Start at the line with "right shoulder: (694, 175)" in the records below, stop at the line with "left wrist: (592, 182)", and return every line in that span exactly, the two end lines included.
======== Data excerpts
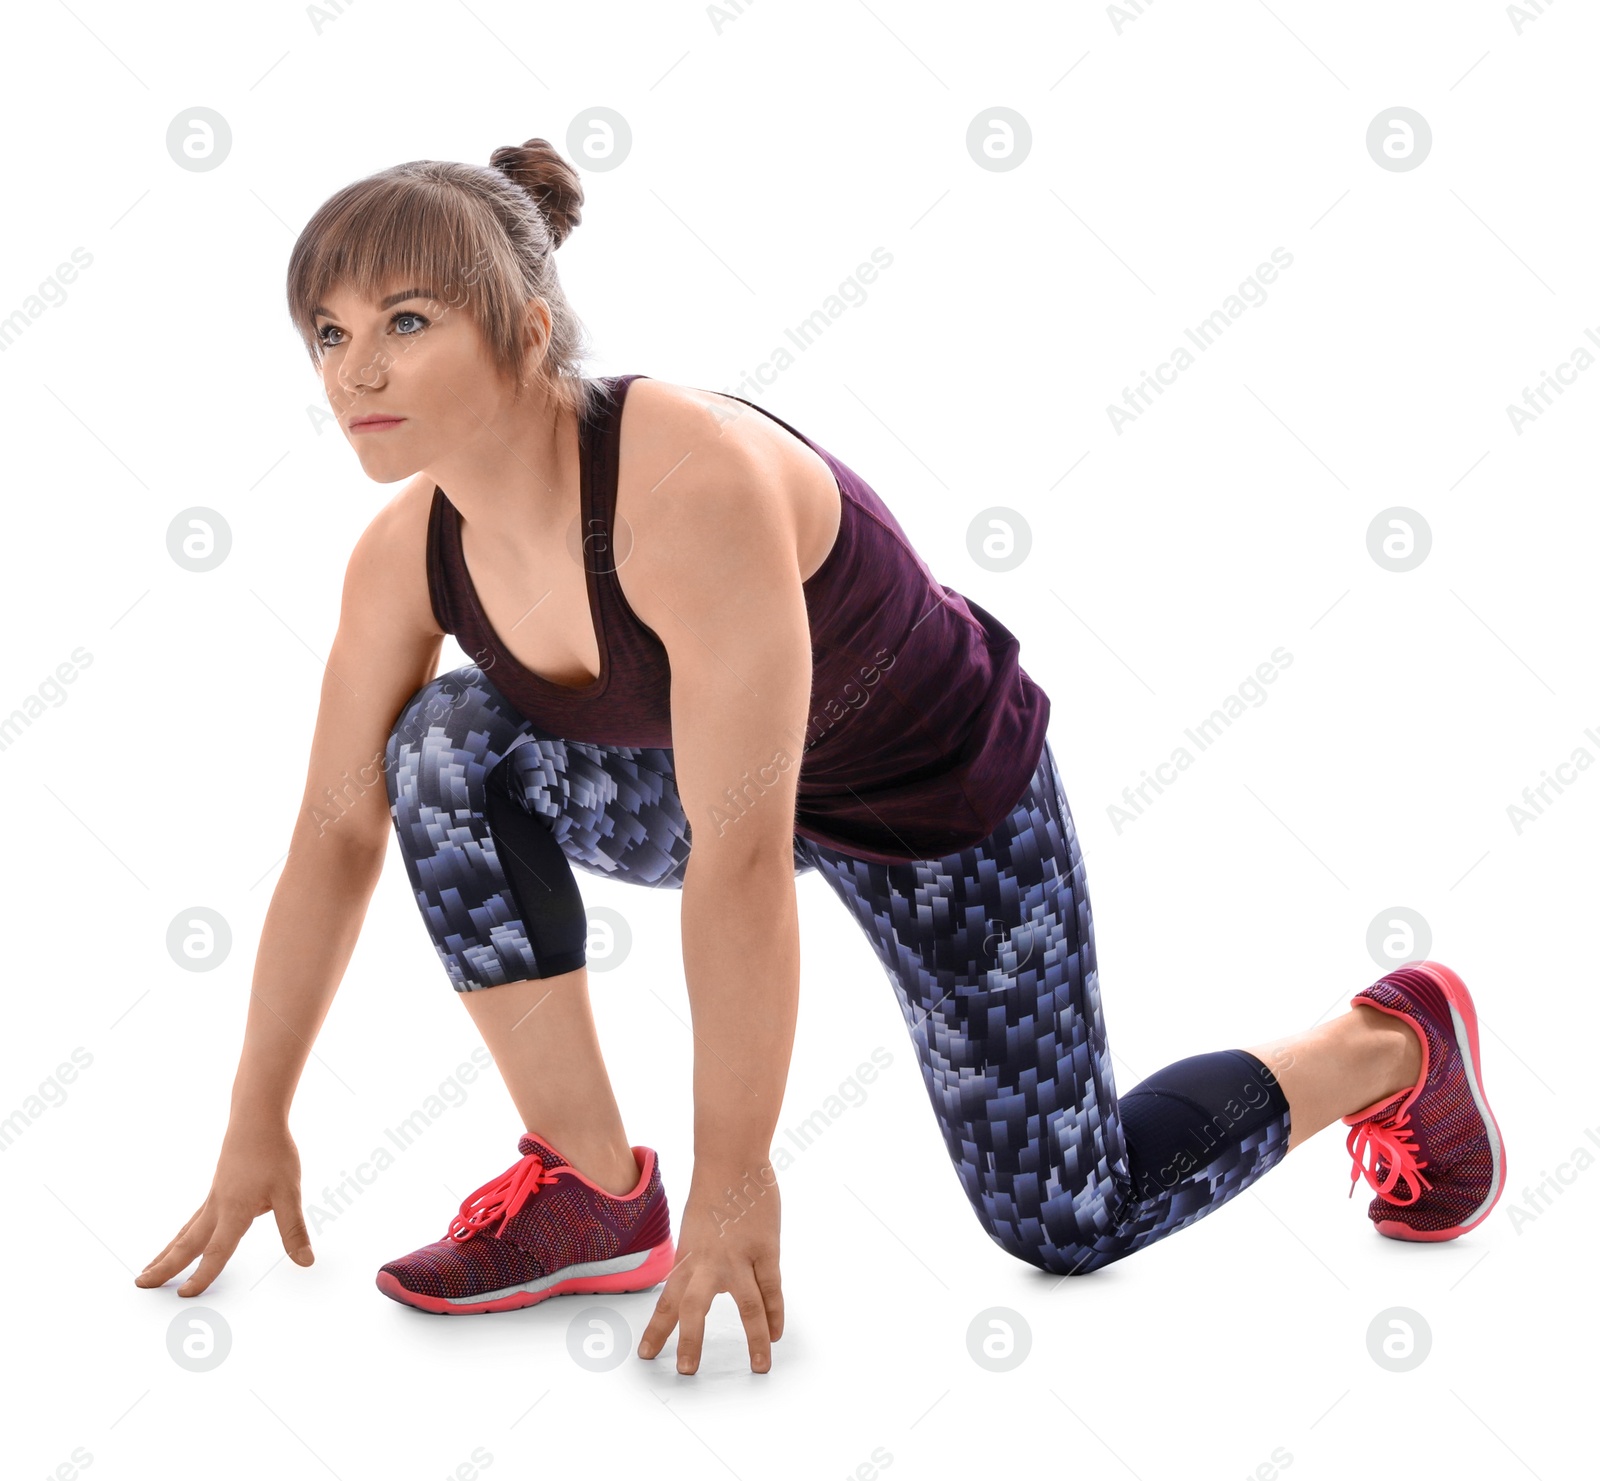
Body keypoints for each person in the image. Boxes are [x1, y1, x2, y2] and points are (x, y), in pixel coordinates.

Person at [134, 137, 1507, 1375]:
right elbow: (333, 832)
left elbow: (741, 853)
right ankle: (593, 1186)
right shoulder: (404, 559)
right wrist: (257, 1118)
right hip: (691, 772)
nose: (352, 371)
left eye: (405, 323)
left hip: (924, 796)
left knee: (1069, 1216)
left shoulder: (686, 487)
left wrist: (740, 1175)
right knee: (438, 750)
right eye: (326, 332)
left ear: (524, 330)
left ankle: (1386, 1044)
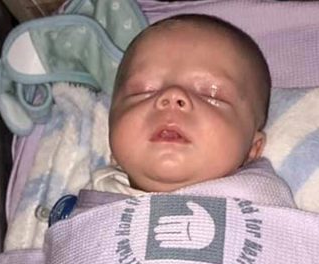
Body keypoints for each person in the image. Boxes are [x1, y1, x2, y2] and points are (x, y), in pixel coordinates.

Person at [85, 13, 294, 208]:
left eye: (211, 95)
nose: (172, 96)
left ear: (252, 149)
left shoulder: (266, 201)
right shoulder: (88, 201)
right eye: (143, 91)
================
======== Data excerpts
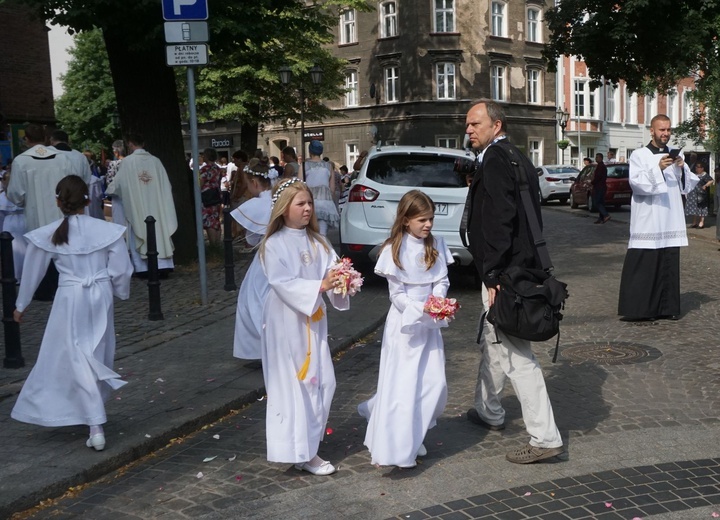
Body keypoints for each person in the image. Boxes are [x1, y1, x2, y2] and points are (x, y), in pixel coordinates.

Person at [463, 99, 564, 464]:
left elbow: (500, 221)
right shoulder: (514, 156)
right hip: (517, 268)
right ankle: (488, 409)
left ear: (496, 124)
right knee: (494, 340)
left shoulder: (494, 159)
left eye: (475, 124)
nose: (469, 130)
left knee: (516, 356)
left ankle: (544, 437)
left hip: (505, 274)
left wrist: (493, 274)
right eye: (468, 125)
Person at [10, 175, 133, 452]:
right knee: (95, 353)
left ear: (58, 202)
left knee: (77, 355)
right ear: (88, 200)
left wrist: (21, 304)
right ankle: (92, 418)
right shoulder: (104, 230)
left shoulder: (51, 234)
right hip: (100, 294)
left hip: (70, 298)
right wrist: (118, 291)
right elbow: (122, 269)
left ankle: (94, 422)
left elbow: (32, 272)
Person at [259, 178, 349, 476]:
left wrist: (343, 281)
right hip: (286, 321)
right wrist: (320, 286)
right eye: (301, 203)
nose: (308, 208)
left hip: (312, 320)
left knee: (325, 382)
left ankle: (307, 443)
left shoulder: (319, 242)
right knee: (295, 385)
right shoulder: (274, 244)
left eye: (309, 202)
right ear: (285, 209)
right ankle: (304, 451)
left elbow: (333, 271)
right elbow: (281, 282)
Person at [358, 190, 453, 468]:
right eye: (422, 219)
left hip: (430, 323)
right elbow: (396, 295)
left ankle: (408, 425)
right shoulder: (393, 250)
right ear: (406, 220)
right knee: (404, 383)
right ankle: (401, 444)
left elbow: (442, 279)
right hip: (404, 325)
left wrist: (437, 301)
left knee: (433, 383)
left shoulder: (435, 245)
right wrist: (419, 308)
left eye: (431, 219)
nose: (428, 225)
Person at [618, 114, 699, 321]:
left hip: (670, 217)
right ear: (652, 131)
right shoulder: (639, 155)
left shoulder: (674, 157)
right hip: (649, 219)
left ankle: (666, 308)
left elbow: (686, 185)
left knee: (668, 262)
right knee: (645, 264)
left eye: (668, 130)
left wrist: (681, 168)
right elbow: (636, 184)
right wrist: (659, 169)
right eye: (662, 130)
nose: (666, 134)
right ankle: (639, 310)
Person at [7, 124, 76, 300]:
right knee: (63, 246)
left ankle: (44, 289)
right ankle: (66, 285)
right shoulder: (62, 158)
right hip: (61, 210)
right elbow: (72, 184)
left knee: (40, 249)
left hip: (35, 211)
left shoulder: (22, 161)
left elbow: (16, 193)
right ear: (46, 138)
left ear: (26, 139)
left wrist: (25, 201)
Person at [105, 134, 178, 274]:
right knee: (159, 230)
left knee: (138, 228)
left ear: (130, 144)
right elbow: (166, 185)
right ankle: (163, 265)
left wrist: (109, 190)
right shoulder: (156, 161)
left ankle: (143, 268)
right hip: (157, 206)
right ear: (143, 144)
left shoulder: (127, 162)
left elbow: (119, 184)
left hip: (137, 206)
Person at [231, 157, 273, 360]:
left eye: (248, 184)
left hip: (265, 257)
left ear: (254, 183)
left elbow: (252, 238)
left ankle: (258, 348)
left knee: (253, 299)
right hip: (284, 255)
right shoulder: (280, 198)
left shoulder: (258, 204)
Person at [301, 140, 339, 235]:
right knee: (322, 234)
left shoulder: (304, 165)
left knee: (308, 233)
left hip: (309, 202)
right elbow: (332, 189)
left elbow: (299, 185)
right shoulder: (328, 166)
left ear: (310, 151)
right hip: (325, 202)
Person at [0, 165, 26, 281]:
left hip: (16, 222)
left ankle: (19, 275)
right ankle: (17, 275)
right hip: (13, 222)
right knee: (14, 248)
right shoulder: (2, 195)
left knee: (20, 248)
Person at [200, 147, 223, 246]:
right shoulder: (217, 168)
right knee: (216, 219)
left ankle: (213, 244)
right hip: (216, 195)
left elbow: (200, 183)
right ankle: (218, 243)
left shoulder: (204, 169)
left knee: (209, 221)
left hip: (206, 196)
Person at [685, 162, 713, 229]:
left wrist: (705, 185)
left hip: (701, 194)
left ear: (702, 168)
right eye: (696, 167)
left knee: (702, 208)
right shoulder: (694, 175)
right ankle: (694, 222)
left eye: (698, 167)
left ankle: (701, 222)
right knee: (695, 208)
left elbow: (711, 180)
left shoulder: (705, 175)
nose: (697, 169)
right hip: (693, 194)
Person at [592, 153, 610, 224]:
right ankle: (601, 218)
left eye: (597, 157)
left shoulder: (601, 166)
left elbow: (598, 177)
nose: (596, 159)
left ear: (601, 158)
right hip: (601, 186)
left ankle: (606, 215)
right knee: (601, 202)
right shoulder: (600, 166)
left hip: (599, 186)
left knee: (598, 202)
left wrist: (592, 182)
================
======== Data excerpts
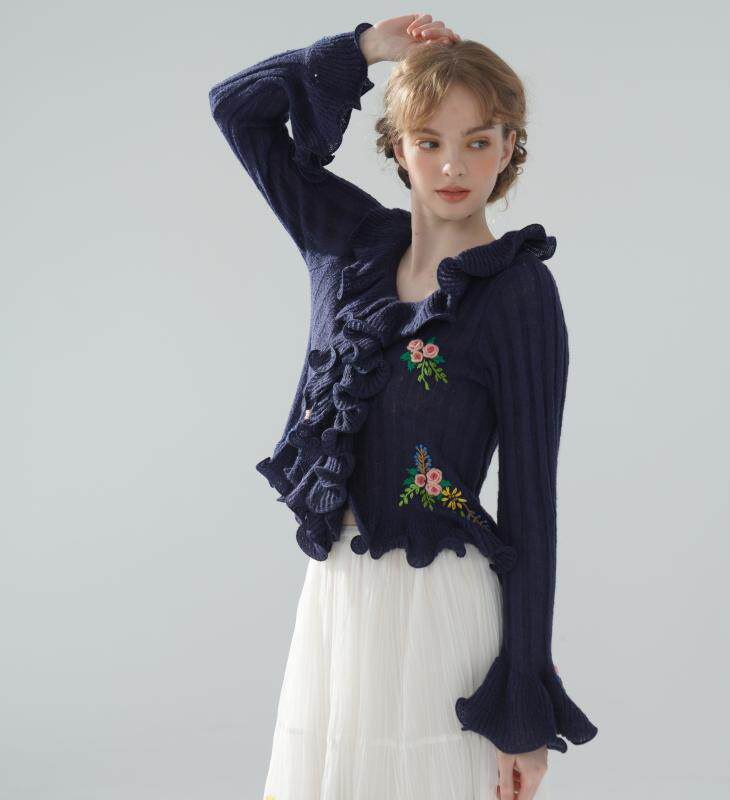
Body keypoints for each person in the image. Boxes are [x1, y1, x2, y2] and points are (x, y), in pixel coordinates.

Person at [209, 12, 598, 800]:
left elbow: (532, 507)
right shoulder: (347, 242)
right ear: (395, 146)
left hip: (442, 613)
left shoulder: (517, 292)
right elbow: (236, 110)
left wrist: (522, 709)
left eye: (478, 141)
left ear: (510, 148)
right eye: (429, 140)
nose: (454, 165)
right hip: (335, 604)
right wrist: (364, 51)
================
*Task output:*
right shoulder: (694, 175)
right ankle: (694, 222)
left eye: (698, 167)
left ankle: (701, 222)
right knee: (695, 208)
left elbow: (711, 180)
left shoulder: (705, 175)
nose: (697, 169)
right hip: (693, 194)
Person at [592, 153, 610, 224]:
right ankle: (601, 218)
left eye: (597, 157)
left shoulder: (601, 166)
left elbow: (598, 177)
nose: (596, 159)
left ear: (601, 158)
right hip: (601, 186)
left ankle: (606, 215)
right knee: (601, 202)
right shoulder: (600, 166)
left hip: (599, 186)
left knee: (598, 202)
left wrist: (592, 182)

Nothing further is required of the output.